2021年12月12日日曜日

武器としてのヒップホップ

武器としてのヒップホップ/ダースレイダー

 ヒップホップ関連の本はなるべく読むようにしているのと帯コメの豪華さもあいまって読んでみた。ヒップホップを見立てとして人生を、社会を因数分解して著者なりの解釈をいろんな角度から提示してくれていてオモシロかった。

 ヒップホップの楽曲やアーティストを題材にしながら、言葉遊びをふんだんに含みながら朗朗と語っていくスタイルは新鮮でグイグイ読めた。
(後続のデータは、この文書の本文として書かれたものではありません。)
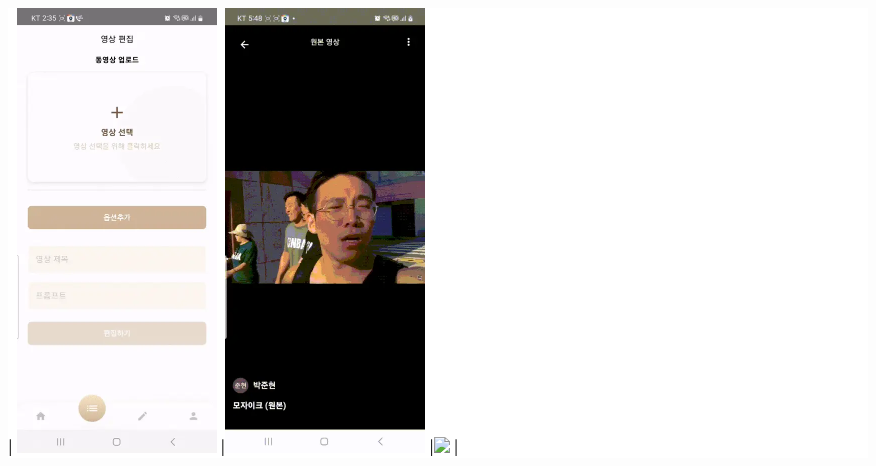 | <img src="docs/readme/gif/moza.webp" width="200"> |<img src="docs/readme/gif/Before.webp" width="200"> |<img src="docs/readme/gif/after.webp" width="200"> |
(特に社会をレコードのA面とB面で例えていくくだりはめちゃくちゃ分かりやすかった)ゆえに強調したいところを太字にするのは本当にもったいないと思った。この太字が編集者の意思なのか、著者の意思なのかも分からないし、それこそ著者がいうところの「フロウ」が読んでいる中で失われしまうように感じた。ヒップホップをベースにした自己啓発の要素も高いので流し読みする人向けに太字にしたくなる気持ちも分かるのだけど…

 僕が一番好きだったのは「Feel」 という章。ヒップホップとは何か?というのはヒップホップファンのあいだで、事あるごとに議題になる。そして、人それぞれ答えが違う。言葉の定義としてはラップ、DJ、ダンス、グラフィティの4要素のカルチャーをまとめて呼ぶが、今はラップミュージックが大きく台頭しているのでラップ=ヒップホップになっているように思う。ただ個人的にラップミュージックが好きという逃げはしたくなくて、すべてを包含するヒップホップというカルチャーが好きなので今年はモヤモヤ案件が山ほどあった。著者の提示しているヒップホップの価値観は自分と比較的近いのですんなり腹落ちした。またこういったヒップホップ論議に対する著者の大人な態度も参考にしたい…以下引用。

「これこそヒップホップだ!」という称賛も「お前はヒップホップを知らない!」といったマウンティングもあちこちで発生する。全体を知らないにもかかわらず、みんながその話が出来る。それが言葉の面白さでもある。これは果たして空虚なのか?と言えば、それも違う。それぞれにヒップホップの話をするときにはその人なりの実感は存在するだろう。なんなら初めてヒップホップを体験した人がこの感じが好きだ!と言ったときにも、そこに実感としてのヒップホップは存在していると思う。

あの一瞬、たしかに全体としてのヒップホップを感じたのでは?と思える感性を持つこと、それがヒップホップ(カルチャー)に属しているということだと思う。

 また著者が他のラッパーと大きく異なるのは大病をしていること。本著全体を通底する著者の死生観とヒップホップの価値観のマリアージュに何度も首を振った。「病人」というイメージをヒップホップ使ってフリップしていこうとするのはかっこいい。刹那的な考えで生活できるかどうか分からないけど少しでも意識して生活したい。